Thursday, March 15, 2012
Maher: My Free Speech More Equal Than Limbaugh's
by John Nolte
Bill Maher: The bit I did about Palin using the word c—, one of the biggest laughs in my act, I did it all over the country, not one person ever registered disapproval, and believe me, audiences are not afraid to let you know. Because it was a routine where that word came in at just the right moment. Context is very important, and it’s also important to remember that stand-up comedy is the final frontier of free speech. Still, I stopped doing that routine, but I would like someone to replace that word if it’s so awful with another one that has the same meaning for a person – not just women, it’s a word you can and lots do (all the British, for example) use for both sexes. It has a very specific meaning.
Jake Tapper: And that’s not comparable to what Limbaugh said about Sandra Fluke?
Bill Maher: To compare that to Rush is ridiculous – he went after a civilian about very specific behavior, that was a lie, speaking for a party that has systematically gone after women’s rights all year, on the public airwaves. I used a rude word about a public figure who gives as good as she gets, who’s called people “terrorist” and “unAmerican.” Sarah Barracuda. The First Amendment was specifically designed for citizens to insult politicians. Libel laws were written to protect law students speaking out on political issues from getting called whores by Oxycontin addicts.
Bill Maher is a comedian and commentator. Rush Limbaugh is a commentator. But for some reason, Maher is apparently under the absurd impression that there's some kind of caveat in the First Amendment that gives him super, secret, double free speech rights over the rest of us.
Well, I've read the First Amendment and no such caveat exists.
If there's a difference between what's happening to Maher and what's happening to Limbaugh, it is that Maher is under fire from private citizens and Limbaugh is under fire from a stealth campaign led by the government -- specifically, the President of the United States.
Private citizens exercising their free speech rights to protest Bill Maher is the purest form of democracy there is.
The government, however, joining a crusade to silence one of their critics is the very definition of censorship.
Like I said, Maher is smarter than this, but he's obviously under an awful lot of pressure now that the White House/MSNBC/Media Matters neo-fascist rampage to silence political opposition has blown back on him in a big way. His million-dollar donation to a pro-Obama super PAC has become a liability for the President and just yesterday David Axelrod cancelled an appearance on Maher's HBO show "Real Time."
When I wrote this over the weekend, I felt that Maher was something closer to collateral damage in this stupid tit-for-tat war the Left started, but after reading this interview, I'm less sympathetic.
Maher's stand on free speech is not as pure as I thought it was. Rather than continuing to stand up for Limbaugh (as Limbaugh has done for him), instead, he's chosen to complain about what's happening to him while at the same time rationalizing what's happening to Limbaugh.

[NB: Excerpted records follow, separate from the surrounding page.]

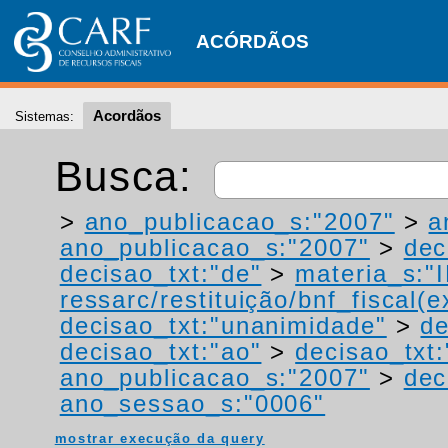
ACÓRDÃOS
Acordãos
Sistemas:
Busca:
>
ano_publicacao_s:"2007"
>
a
ano_publicacao_s:"2007"
>
dec
decisao_txt:"de"
>
materia_s:"
ressarc/restituição/bnf_fiscal(ex
decisao_txt:"unanimidade"
>
de
decisao_txt:"ao"
>
decisao_txt
ano_publicacao_s:"2007"
>
dec
ano_sessao_s:"0006"
mostrar execução da query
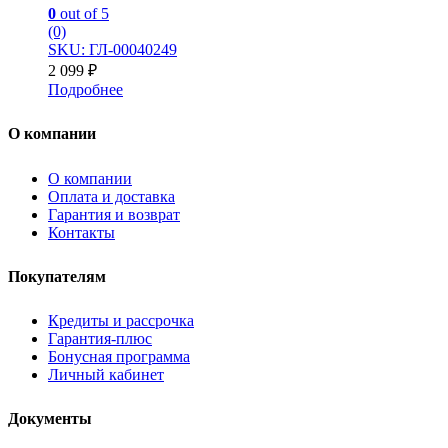
0
out of 5
(0)
SKU: ГЛ-00040249
2 099
₽
Подробнее
О компании
О компании
Оплата и доставка
Гарантия и возврат
Контакты
Покупателям
Кредиты и рассрочка
Гарантия-плюс
Бонусная программа
Личный кабинет
Документы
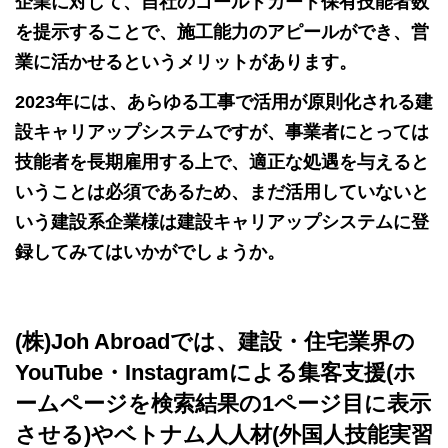
企業に対して、自社のゴールドカード保有技能者数
を提示することで、施工能力のアピールができ、営
業に活かせるというメリットがあります。
2023年には、あらゆる工事で活用が原則化される建
設キャリアップシステムですが、事業者にとっては
技能者を長期雇用する上で、適正な処遇を与えると
いうことは必須であるため、まだ活用していないと
いう建設系企業様は建設キャリアップシステムに登
録してみてはいかがでしょうか。
(株)Joh Abroadでは、建設・住宅業界の
YouTube・Instagramによる集客支援(ホ
ームページを検索結果の1ページ目に表示
させる)やベトナム人人材(外国人技能実習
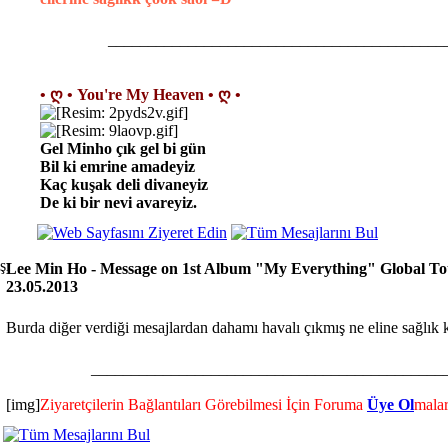
__________________________________________
• ღ • You're My Heaven • ღ •
Gel Minho çık gel bi gün
Bil ki emrine amadeyiz
Kaç kuşak deli divaneyiz
De ki bir nevi avareyiz.
Lee Min Ho - Message on 1st Album "My Everything" Global To
23.05.2013
Burda diğer verdiği mesajlardan dahamı havalı çıkmış ne eline sağlık
____________________________________________
[img]
Ziyaretçilerin Bağlantıları Görebilmesi İçin Foruma
Üye Ol
malar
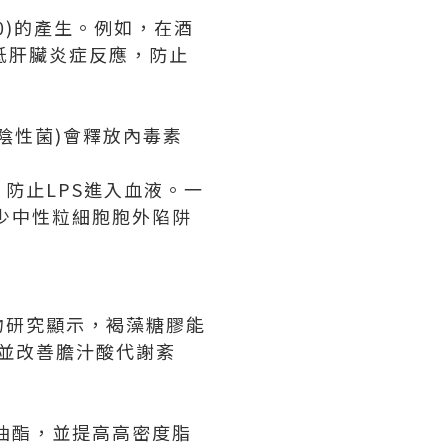
0)的產生。例如，在酒
降低肝臟炎症反應，防止
陰性菌)會釋放內毒素
防止LPS進入血液。一
減少中性粒細胞胞外陷阱
物研究顯示，褐藻糖膠能
，並改善膽汁酸代謝紊
油酯，並提高高密度脂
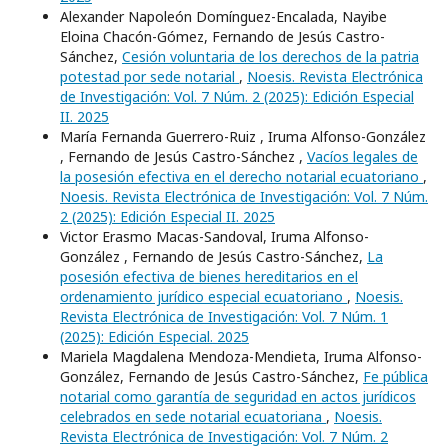
Alexander Napoleón Domínguez-Encalada, Nayibe
Eloina Chacón-Gómez, Fernando de Jesús Castro-
Sánchez,
Cesión voluntaria de los derechos de la patria
potestad por sede notarial
,
Noesis. Revista Electrónica
de Investigación: Vol. 7 Núm. 2 (2025): Edición Especial
II. 2025
María Fernanda Guerrero-Ruiz , Iruma Alfonso-González
, Fernando de Jesús Castro-Sánchez ,
Vacíos legales de
la posesión efectiva en el derecho notarial ecuatoriano
,
Noesis. Revista Electrónica de Investigación: Vol. 7 Núm.
2 (2025): Edición Especial II. 2025
Victor Erasmo Macas-Sandoval, Iruma Alfonso-
González , Fernando de Jesús Castro-Sánchez,
La
posesión efectiva de bienes hereditarios en el
ordenamiento jurídico especial ecuatoriano
,
Noesis.
Revista Electrónica de Investigación: Vol. 7 Núm. 1
(2025): Edición Especial. 2025
Mariela Magdalena Mendoza-Mendieta, Iruma Alfonso-
González, Fernando de Jesús Castro-Sánchez,
Fe pública
notarial como garantía de seguridad en actos jurídicos
celebrados en sede notarial ecuatoriana
,
Noesis.
Revista Electrónica de Investigación: Vol. 7 Núm. 2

Because I oppose boycotts, I don’t agree with what's happening to Maher, but at the same time I respect the fact that private citizens have a right to protest Maher.
Nothing, though, justifies the government being part of a silencing campaign against anyone, most especially a political opponent.
That's the real difference between what's happening to Maher and Limbaugh.
Moreover, Maher's smart enough to understand and recognize that distinction but apparently too much of a partisan and not enough of a believer in free speech to say so.
Obviously, damage control trumps truth and the only distinction Maher does make is a phony one. He claims Limbaugh attacked a "civilian" while his c-word attack on Palin was aimed at a politician. Again, this is not a caveat I've seen in the Constitution. Furthermore, Maher has savaged many non-politicians, including Limbaugh, so there's that, and finally, Sandra Fluke chose to step into the arena and to become a public figure.
Bottom Line: Bill Maher is a smart man letting his desperation and partisanship make him sound dumb.